§ **Dataset items**
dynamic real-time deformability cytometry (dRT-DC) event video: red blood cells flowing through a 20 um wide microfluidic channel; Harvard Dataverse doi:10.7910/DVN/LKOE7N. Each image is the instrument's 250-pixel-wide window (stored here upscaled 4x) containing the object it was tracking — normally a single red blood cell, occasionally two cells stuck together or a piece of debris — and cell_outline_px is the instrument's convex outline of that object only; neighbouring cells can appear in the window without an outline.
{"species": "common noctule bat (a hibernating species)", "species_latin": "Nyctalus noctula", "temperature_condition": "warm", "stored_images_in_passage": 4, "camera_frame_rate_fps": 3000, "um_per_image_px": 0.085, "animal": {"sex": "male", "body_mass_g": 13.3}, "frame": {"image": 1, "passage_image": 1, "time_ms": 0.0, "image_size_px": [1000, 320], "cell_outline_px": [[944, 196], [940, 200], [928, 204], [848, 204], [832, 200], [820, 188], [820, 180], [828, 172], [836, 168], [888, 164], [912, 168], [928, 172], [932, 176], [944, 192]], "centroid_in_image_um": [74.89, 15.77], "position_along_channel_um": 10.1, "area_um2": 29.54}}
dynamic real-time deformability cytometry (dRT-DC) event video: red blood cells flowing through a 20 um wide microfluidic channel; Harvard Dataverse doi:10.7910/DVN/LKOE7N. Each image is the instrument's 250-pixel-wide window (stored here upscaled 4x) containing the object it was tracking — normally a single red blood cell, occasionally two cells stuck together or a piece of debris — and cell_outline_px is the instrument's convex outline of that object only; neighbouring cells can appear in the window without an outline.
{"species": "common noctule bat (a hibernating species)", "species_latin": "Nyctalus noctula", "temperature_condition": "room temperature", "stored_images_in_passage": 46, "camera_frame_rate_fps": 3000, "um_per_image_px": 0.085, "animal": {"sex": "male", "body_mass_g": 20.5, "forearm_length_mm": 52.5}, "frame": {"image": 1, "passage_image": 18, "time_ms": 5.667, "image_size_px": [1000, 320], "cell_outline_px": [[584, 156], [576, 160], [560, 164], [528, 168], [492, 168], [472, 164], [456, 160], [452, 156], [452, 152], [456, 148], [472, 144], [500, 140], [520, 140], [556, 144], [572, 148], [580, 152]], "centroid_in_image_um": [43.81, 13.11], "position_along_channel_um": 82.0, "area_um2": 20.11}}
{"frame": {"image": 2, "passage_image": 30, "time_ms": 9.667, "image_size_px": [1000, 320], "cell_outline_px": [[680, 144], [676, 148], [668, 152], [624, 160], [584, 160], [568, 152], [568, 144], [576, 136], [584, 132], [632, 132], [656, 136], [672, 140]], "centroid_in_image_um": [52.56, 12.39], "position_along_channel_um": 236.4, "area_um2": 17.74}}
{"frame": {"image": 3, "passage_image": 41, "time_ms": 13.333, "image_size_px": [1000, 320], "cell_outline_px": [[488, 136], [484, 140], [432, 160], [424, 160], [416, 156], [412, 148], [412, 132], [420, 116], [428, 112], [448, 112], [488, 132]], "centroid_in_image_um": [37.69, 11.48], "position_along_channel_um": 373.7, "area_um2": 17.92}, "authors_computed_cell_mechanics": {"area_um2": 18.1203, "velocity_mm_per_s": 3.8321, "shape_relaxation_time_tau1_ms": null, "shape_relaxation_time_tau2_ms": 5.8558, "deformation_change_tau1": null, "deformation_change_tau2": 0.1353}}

§ **EXERCISE BRIEF**
Restate the data above word for word.

§ **OUTPUT**
dynamic real-time deformability cytometry (dRT-DC) event video: red blood cells flowing through a 20 um wide microfluidic channel; Harvard Dataverse doi:10.7910/DVN/LKOE7N. Each image is the instrument's 250-pixel-wide window (stored here upscaled 4x) containing the object it was tracking — normally a single red blood cell, occasionally two cells stuck together or a piece of debris — and cell_outline_px is the instrument's convex outline of that object only; neighbouring cells can appear in the window without an outline.
{"species": "common noctule bat (a hibernating species)", "species_latin": "Nyctalus noctula", "temperature_condition": "warm", "stored_images_in_passage": 4, "camera_frame_rate_fps": 3000, "um_per_image_px": 0.085, "animal": {"sex": "male", "body_mass_g": 13.3}, "frame": {"image": 1, "passage_image": 1, "time_ms": 0.0, "image_size_px": [1000, 320], "cell_outline_px": [[944, 196], [940, 200], [928, 204], [848, 204], [832, 200], [820, 188], [820, 180], [828, 172], [836, 168], [888, 164], [912, 168], [928, 172], [932, 176], [944, 192]], "centroid_in_image_um": [74.89, 15.77], "position_along_channel_um": 10.1, "area_um2": 29.54}}
dynamic real-time deformability cytometry (dRT-DC) event video: red blood cells flowing through a 20 um wide microfluidic channel; Harvard Dataverse doi:10.7910/DVN/LKOE7N. Each image is the instrument's 250-pixel-wide window (stored here upscaled 4x) containing the object it was tracking — normally a single red blood cell, occasionally two cells stuck together or a piece of debris — and cell_outline_px is the instrument's convex outline of that object only; neighbouring cells can appear in the window without an outline.
{"species": "common noctule bat (a hibernating species)", "species_latin": "Nyctalus noctula", "temperature_condition": "room temperature", "stored_images_in_passage": 46, "camera_frame_rate_fps": 3000, "um_per_image_px": 0.085, "animal": {"sex": "male", "body_mass_g": 20.5, "forearm_length_mm": 52.5}, "frame": {"image": 1, "passage_image": 18, "time_ms": 5.667, "image_size_px": [1000, 320], "cell_outline_px": [[584, 156], [576, 160], [560, 164], [528, 168], [492, 168], [472, 164], [456, 160], [452, 156], [452, 152], [456, 148], [472, 144], [500, 140], [520, 140], [556, 144], [572, 148], [580, 152]], "centroid_in_image_um": [43.81, 13.11], "position_along_channel_um": 82.0, "area_um2": 20.11}}
{"frame": {"image": 2, "passage_image": 30, "time_ms": 9.667, "image_size_px": [1000, 320], "cell_outline_px": [[680, 144], [676, 148], [668, 152], [624, 160], [584, 160], [568, 152], [568, 144], [576, 136], [584, 132], [632, 132], [656, 136], [672, 140]], "centroid_in_image_um": [52.56, 12.39], "position_along_channel_um": 236.4, "area_um2": 17.74}}
{"frame": {"image": 3, "passage_image": 41, "time_ms": 13.333, "image_size_px": [1000, 320], "cell_outline_px": [[488, 136], [484, 140], [432, 160], [424, 160], [416, 156], [412, 148], [412, 132], [420, 116], [428, 112], [448, 112], [488, 132]], "centroid_in_image_um": [37.69, 11.48], "position_along_channel_um": 373.7, "area_um2": 17.92}, "authors_computed_cell_mechanics": {"area_um2": 18.1203, "velocity_mm_per_s": 3.8321, "shape_relaxation_time_tau1_ms": null, "shape_relaxation_time_tau2_ms": 5.8558, "deformation_change_tau1": null, "deformation_change_tau2": 0.1353}}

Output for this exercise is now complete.